Excerpts from a dataset
----

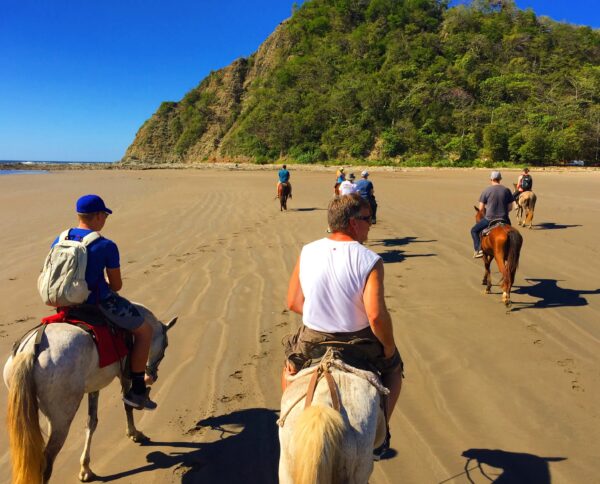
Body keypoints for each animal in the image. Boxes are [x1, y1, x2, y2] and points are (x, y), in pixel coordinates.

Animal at [2, 306, 176, 484]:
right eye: (166, 345)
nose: (152, 377)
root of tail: (31, 350)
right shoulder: (126, 375)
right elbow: (127, 405)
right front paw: (134, 433)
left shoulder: (95, 386)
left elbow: (91, 422)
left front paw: (85, 468)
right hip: (63, 416)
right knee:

----

How to complete this task
Write out all the entries word for word, but skip any images.

Task response
Body keypoints for each animal in the image. Boxes are [x1, y1, x2, y2] and points are (x, y), in pixel coordinates.

Animal at [2, 306, 176, 484]:
right eye: (166, 345)
nose: (152, 377)
root of tail: (31, 350)
right shoulder: (126, 375)
right elbow: (127, 405)
right front paw: (134, 433)
left shoulder: (95, 386)
left elbow: (91, 422)
left front paw: (85, 468)
right hip: (63, 416)
right knee:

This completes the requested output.